→ PROBLEM DESCRIPTION: Please say how many lines in the records contain the word "outputs", giving only the number.

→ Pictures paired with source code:
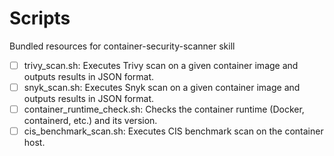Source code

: # Scripts

Bundled resources for container-security-scanner skill

- [ ] trivy_scan.sh: Executes Trivy scan on a given container image and outputs results in JSON format.
- [ ] snyk_scan.sh: Executes Snyk scan on a given container image and outputs results in JSON format.
- [ ] container_runtime_check.sh: Checks the container runtime (Docker, containerd, etc.) and its version.
- [ ] cis_benchmark_scan.sh: Executes CIS benchmark scan on the container host.
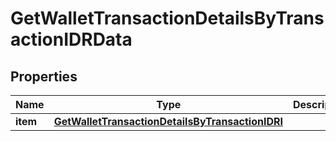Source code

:

# GetWalletTransactionDetailsByTransactionIDRData


## Properties

| Name | Type | Description | Notes |
|------------ | ------------- | ------------- | -------------|
|**item** | [**GetWalletTransactionDetailsByTransactionIDRI**](GetWalletTransactionDetailsByTransactionIDRI.md) |  |  |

→ RESPONSE AREA: 2